Supporting Collective Ideation at Scale

Title: Supporting Collective Ideation at Scale
Speaker: Pao Siangliulue, Department of Computer Science, Harvard University
Date: April 18, 2017
Time: 12:30 - 1:30pm

Abstract:
A growing number of online collective ideation platforms, such as OpenIDEO or Quirky, have demonstrated the potential of large-scale collaborative innovation in various domains. However, these platforms also introduce new challenges. People have to wade through a sea of possibly mundane and redundant ideas before encountering genuinely inspiring ones. Further, once all ideas are collected, the communities have to spend a lot of time and effort to synthesize the ideas into a few solutions. Alternatively, an intelligent system can select and present ideas for its users instead of leaving them to look for inspirations in a haphazard way.

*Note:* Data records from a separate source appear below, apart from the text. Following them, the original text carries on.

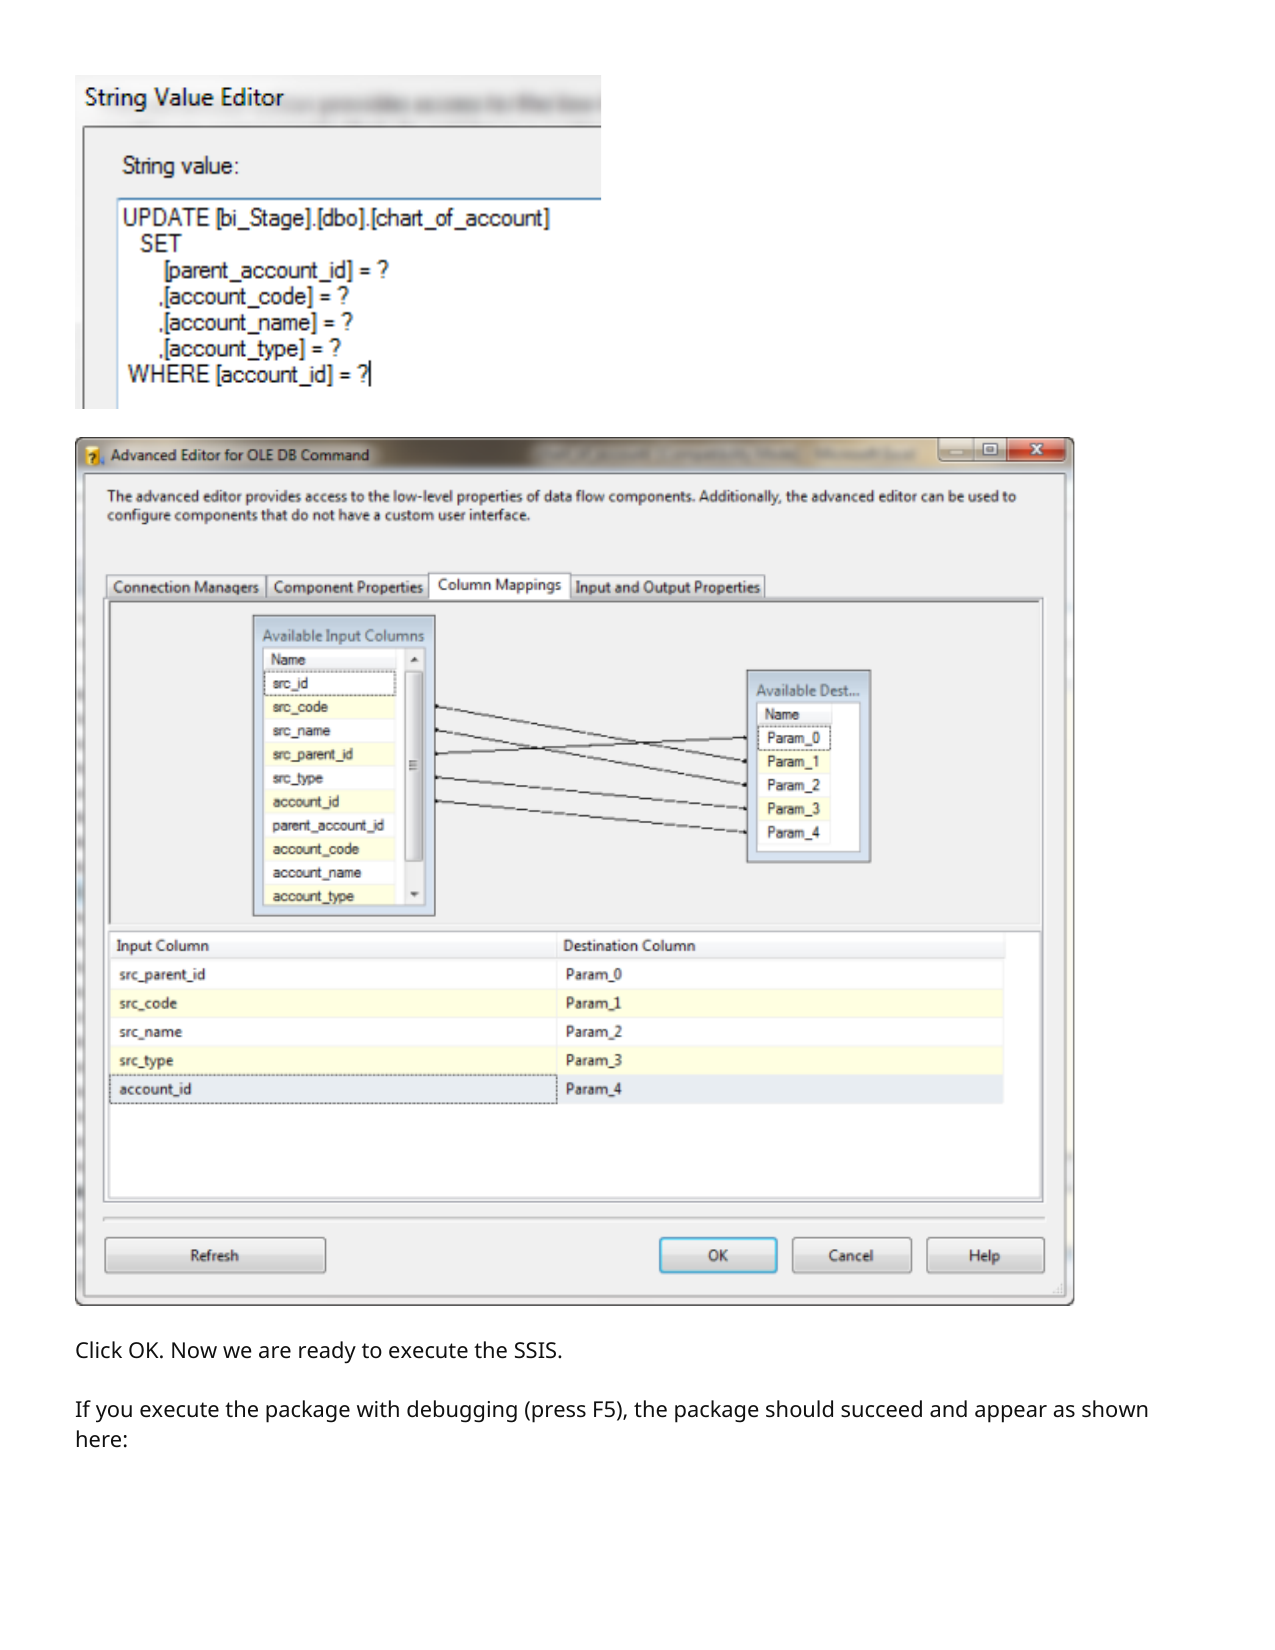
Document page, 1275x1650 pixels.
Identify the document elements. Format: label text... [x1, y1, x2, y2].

picture [75, 75, 602, 409]
picture [75, 437, 1075, 1306]
text Click OK. Now we are ready to execute the SSIS. [75, 1335, 1200, 1365]
text If you execute the package with debugging (press F5), the package should succeed and appear as shown here: [75, 1394, 1200, 1454]
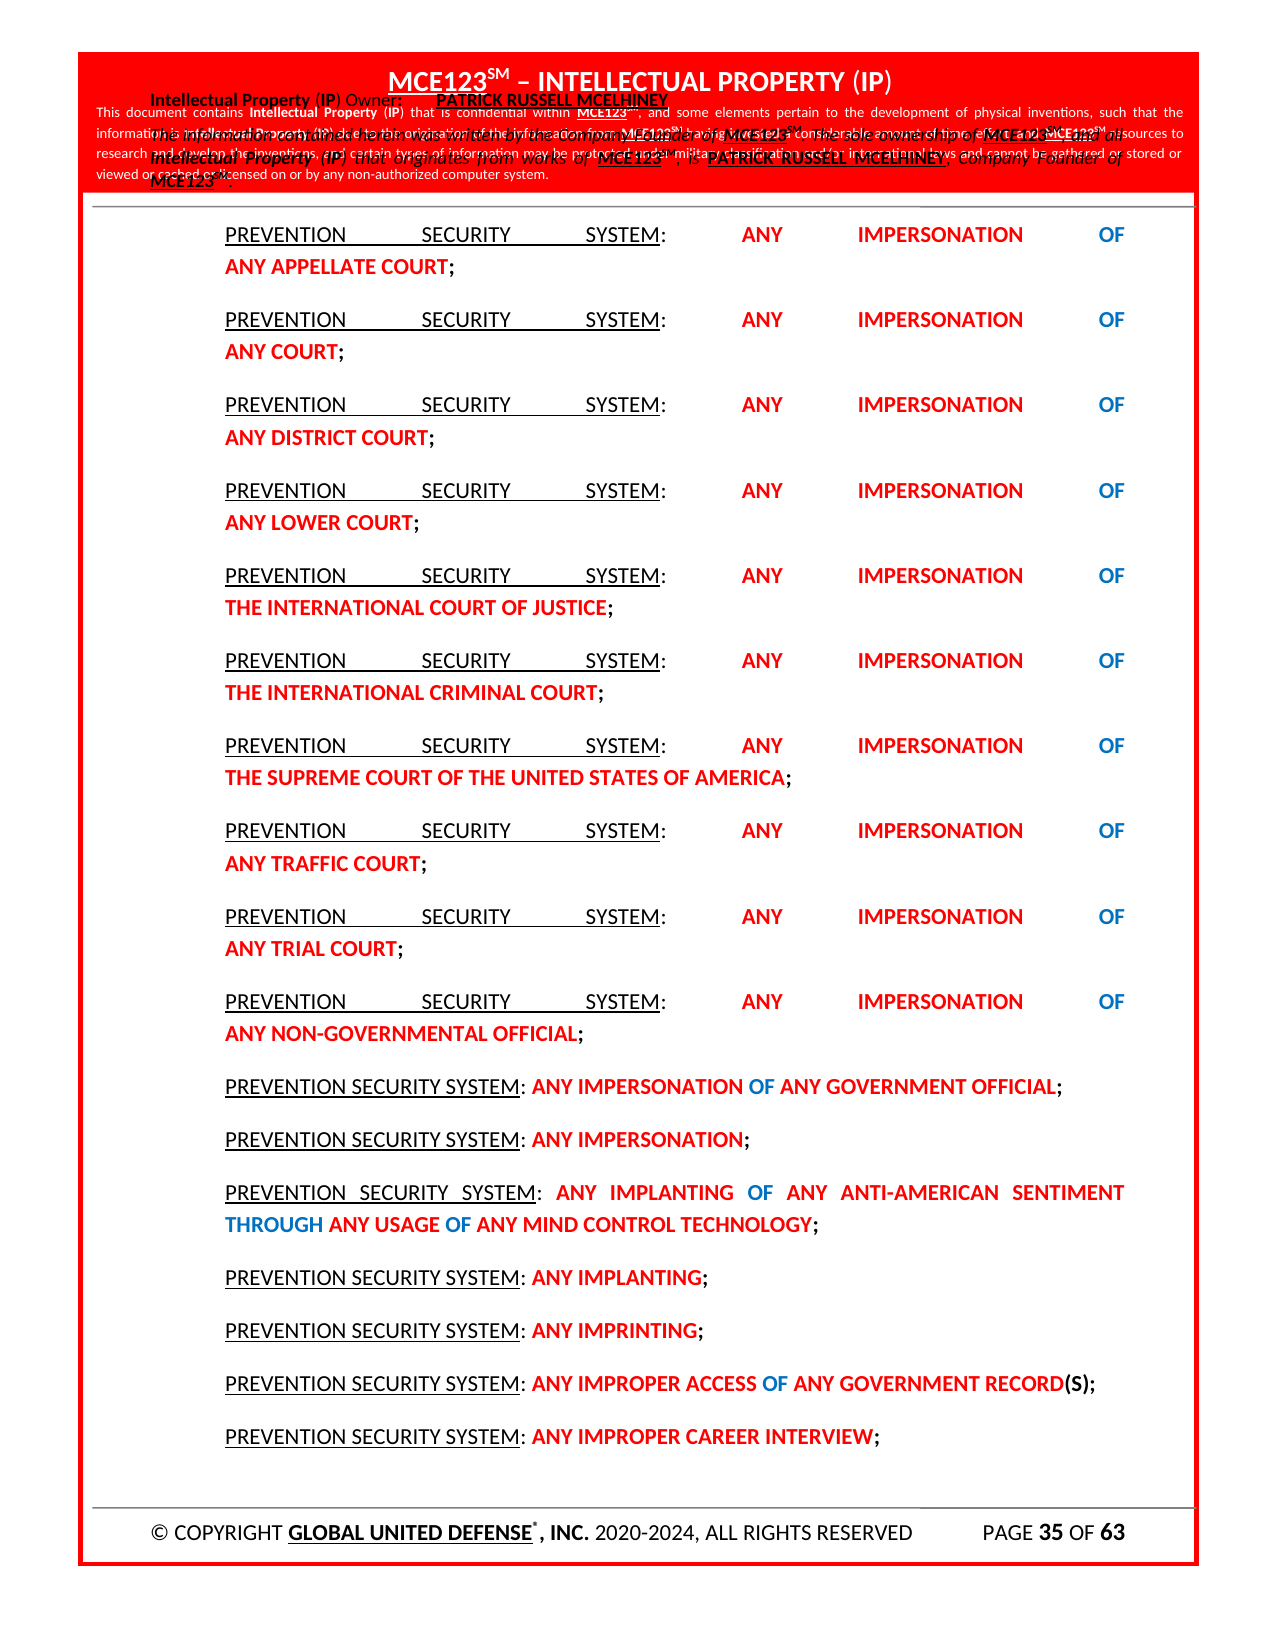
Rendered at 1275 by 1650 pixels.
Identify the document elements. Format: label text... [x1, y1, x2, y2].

text PREVENTION SECURITY SYSTEM: ANY IMPROPER CAREER INTERVIEW; [225, 1422, 1125, 1451]
text PREVENTION SECURITY SYSTEM: ANY IMPROPER ACCESS OF ANY GOVERNMENT RECORD(S); [225, 1369, 1125, 1397]
text PREVENTION SECURITY SYSTEM: ANY IMPERSONATION OF THE INTERNATIONAL COURT OF JUSTICE; [225, 561, 1125, 621]
text PREVENTION SECURITY SYSTEM: ANY IMPERSONATION OF ANY DISTRICT COURT; [225, 391, 1125, 451]
text PREVENTION SECURITY SYSTEM: ANY IMPERSONATION OF ANY APPELLATE COURT; [225, 220, 1125, 280]
text PREVENTION SECURITY SYSTEM: ANY IMPERSONATION OF ANY TRAFFIC COURT; [225, 817, 1125, 877]
text PREVENTION SECURITY SYSTEM: ANY IMPERSONATION OF ANY TRIAL COURT; [225, 902, 1125, 962]
text PREVENTION SECURITY SYSTEM: ANY IMPRINTING; [225, 1316, 1125, 1344]
text PREVENTION SECURITY SYSTEM: ANY IMPERSONATION OF ANY LOWER COURT; [225, 476, 1125, 536]
text PREVENTION SECURITY SYSTEM: ANY IMPLANTING OF ANY ANTI-AMERICAN SENTIMENT THROUGH ANY USAGE OF ANY MIND CONTROL TECHNOLOGY; [225, 1178, 1125, 1238]
text PREVENTION SECURITY SYSTEM: ANY IMPERSONATION OF ANY COURT; [225, 305, 1125, 366]
text PREVENTION SECURITY SYSTEM: ANY IMPLANTING; [225, 1263, 1125, 1291]
text PREVENTION SECURITY SYSTEM: ANY IMPERSONATION OF THE INTERNATIONAL CRIMINAL COURT; [225, 646, 1125, 706]
text PREVENTION SECURITY SYSTEM: ANY IMPERSONATION; [225, 1125, 1125, 1153]
text PREVENTION SECURITY SYSTEM: ANY IMPERSONATION OF ANY GOVERNMENT OFFICIAL; [225, 1072, 1125, 1100]
text PREVENTION SECURITY SYSTEM: ANY IMPERSONATION OF ANY NON-GOVERNMENTAL OFFICIAL; [225, 987, 1125, 1047]
text PREVENTION SECURITY SYSTEM: ANY IMPERSONATION OF THE SUPREME COURT OF THE UNITED STATES OF AMERICA; [225, 731, 1125, 792]
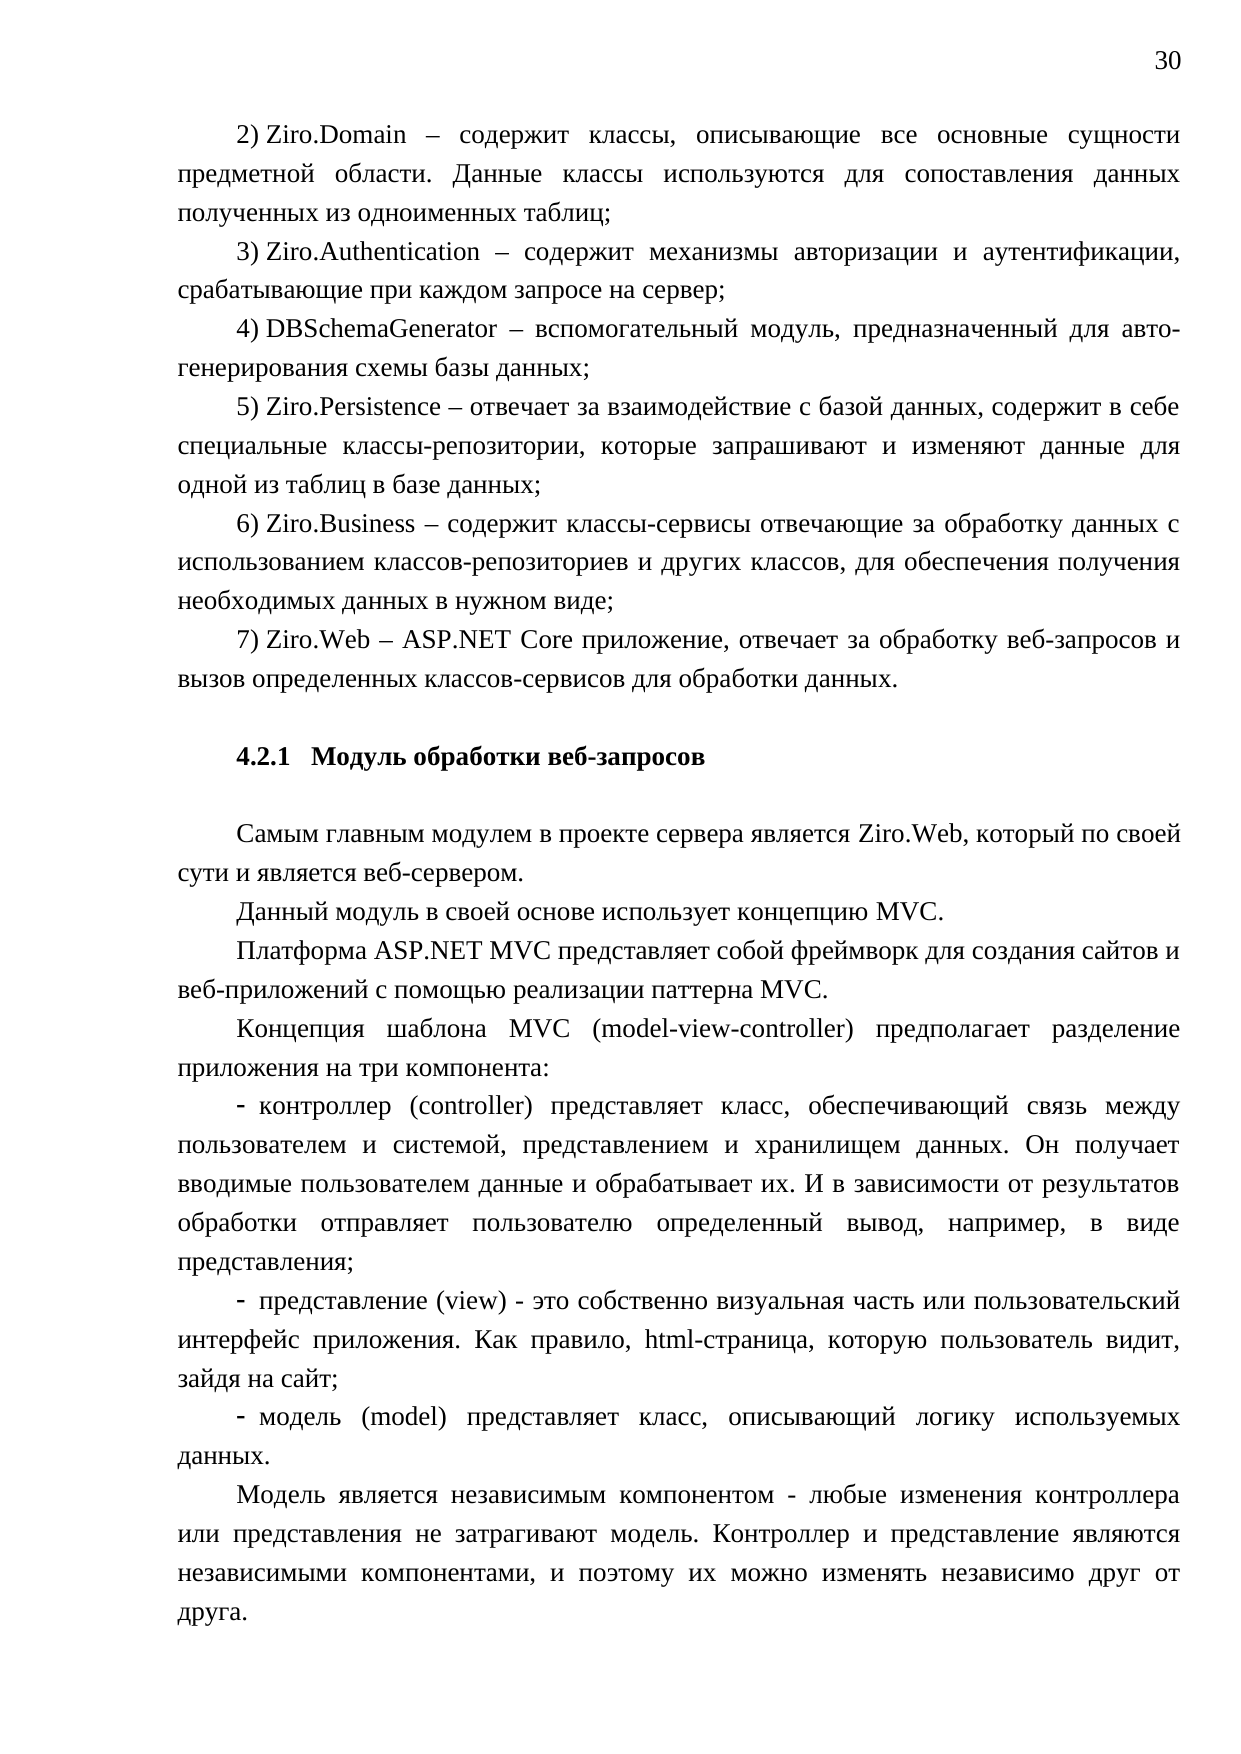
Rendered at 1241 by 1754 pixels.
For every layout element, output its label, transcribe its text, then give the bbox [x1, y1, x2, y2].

list Ziro.Persistence – отвечает за взаимодействие с базой данных, содержит в себе специальные классы-репозитории, которые запрашивают и изменяют данные для одной из таблиц в базе данных; [177, 390, 1181, 499]
list модель (model) представляет класс, описывающий логику используемых данных. [177, 1401, 1181, 1471]
list DBSchemaGenerator – вспомогательный модуль, предназначенный для авто-генерирования схемы базы данных; [177, 312, 1181, 382]
list представление (view) - это собственно визуальная часть или пользовательский интерфейс приложения. Как правило, html-страница, которую пользователь видит, зайдя на сайт; [177, 1284, 1181, 1393]
list Концепция шаблона MVC (model-view-controller) предполагает разделение приложения на три компонента: [177, 1012, 1181, 1082]
list контроллер (controller) представляет класс, обеспечивающий связь между пользователем и системой, представлением и хранилищем данных. Он получает вводимые пользователем данные и обрабатывает их. И в зависимости от результатов обработки отправляет пользователю определенный вывод, например, в виде представления; [177, 1089, 1181, 1276]
list Ziro.Web – ASP.NET Core приложение, отвечает за обработку веб-запросов и вызов определенных классов-сервисов для обработки данных. [177, 623, 1181, 693]
list Платформа ASP.NET MVC представляет собой фреймворк для создания сайтов и веб-приложений с помощью реализации паттерна MVC. [177, 934, 1181, 1004]
list Данный модуль в своей основе использует концепцию MVC. [177, 895, 1181, 926]
list Ziro.Authentication – содержит механизмы авторизации и аутентификации, срабатывающие при каждом запросе на сервер; [177, 235, 1181, 305]
list Самым главным модулем в проекте сервера является Ziro.Web, который по своей сути и является веб-сервером. [177, 817, 1181, 887]
list Ziro.Business – содержит классы-сервисы отвечающие за обработку данных с использованием классов-репозиториев и других классов, для обеспечения получения необходимых данных в нужном виде; [177, 507, 1181, 616]
list Ziro.Domain – содержит классы, описывающие все основные сущности предметной области. Данные классы используются для сопоставления данных полученных из одноименных таблиц; [177, 118, 1181, 227]
text Модель является независимым компонентом - любые изменения контроллера или представления не затрагивают модель. Контроллер и представление являются независимыми компонентами, и поэтому их можно изменять независимо друг от друга. [177, 1478, 1181, 1626]
subtitle 4.2.1 Модуль обработки веб-запросов [177, 740, 1181, 771]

In this talk, I will show how a system can decide which ideas to present to the users and when to do so. I will introduce a computational model of an idea space, two crowdsourcing methods to generate this model and the model's application for creativity-enhancing interventions. I will also present an empirical study on the effects of timing of example delivery on people's idea generation.


Bio:
Pao is a Ph.D. candidate in Computer Science focusing on Human-Computer Interaction (HCI) research at Harvard University. She works with Prof. Krzysztof Gajos in the Intelligent Interactive Systems Group. Her research explores how we can apply intelligent technologies and crowdsourcing to enable novel ways for people to come up with creative ideas together. Pao received her B.S. in Electrical Engineering and M.S. in Computer Science from Stanford University where she worked in Stanford HCI group.